Your instructions — Can you write out the text of the records again, replacing each "سایت‌های آگهی استخدام" with "سامانه‌های کاریابی" and keeping everything else unchanged? Leave the pictures out.

Data for this task —
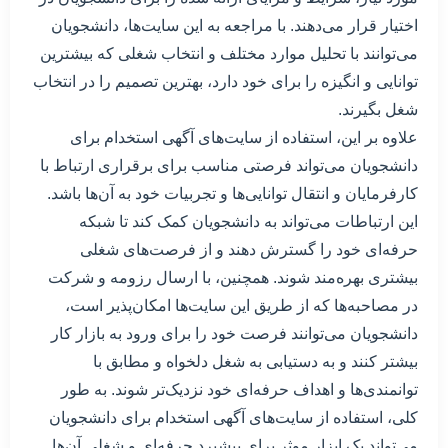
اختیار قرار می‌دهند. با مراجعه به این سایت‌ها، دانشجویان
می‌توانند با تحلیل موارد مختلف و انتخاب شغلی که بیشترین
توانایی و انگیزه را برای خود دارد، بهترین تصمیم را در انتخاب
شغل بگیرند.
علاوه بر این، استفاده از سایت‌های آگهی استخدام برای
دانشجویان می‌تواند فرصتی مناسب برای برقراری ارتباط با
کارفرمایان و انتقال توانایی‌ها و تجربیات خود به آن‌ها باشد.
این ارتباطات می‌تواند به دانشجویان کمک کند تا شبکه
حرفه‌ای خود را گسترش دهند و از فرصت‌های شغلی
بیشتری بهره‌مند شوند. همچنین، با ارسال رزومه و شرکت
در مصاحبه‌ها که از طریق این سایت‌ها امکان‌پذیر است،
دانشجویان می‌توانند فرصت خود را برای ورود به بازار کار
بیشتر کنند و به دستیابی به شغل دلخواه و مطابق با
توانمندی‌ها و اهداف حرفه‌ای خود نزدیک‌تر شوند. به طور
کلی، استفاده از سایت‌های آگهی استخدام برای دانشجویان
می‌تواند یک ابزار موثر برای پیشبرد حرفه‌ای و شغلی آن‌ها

Solution to this problem —
اختیار قرار می‌دهند. با مراجعه به این سایت‌ها، دانشجویان
می‌توانند با تحلیل موارد مختلف و انتخاب شغلی که بیشترین
توانایی و انگیزه را برای خود دارد، بهترین تصمیم را در انتخاب
شغل بگیرند.
علاوه بر این، استفاده از سامانه‌های کاریابی برای
دانشجویان می‌تواند فرصتی مناسب برای برقراری ارتباط با
کارفرمایان و انتقال توانایی‌ها و تجربیات خود به آن‌ها باشد.
این ارتباطات می‌تواند به دانشجویان کمک کند تا شبکه
حرفه‌ای خود را گسترش دهند و از فرصت‌های شغلی
بیشتری بهره‌مند شوند. همچنین، با ارسال رزومه و شرکت
در مصاحبه‌ها که از طریق این سایت‌ها امکان‌پذیر است،
دانشجویان می‌توانند فرصت خود را برای ورود به بازار کار
بیشتر کنند و به دستیابی به شغل دلخواه و مطابق با
توانمندی‌ها و اهداف حرفه‌ای خود نزدیک‌تر شوند. به طور
کلی، استفاده از سامانه‌های کاریابی برای دانشجویان
می‌تواند یک ابزار موثر برای پیشبرد حرفه‌ای و شغلی آن‌ها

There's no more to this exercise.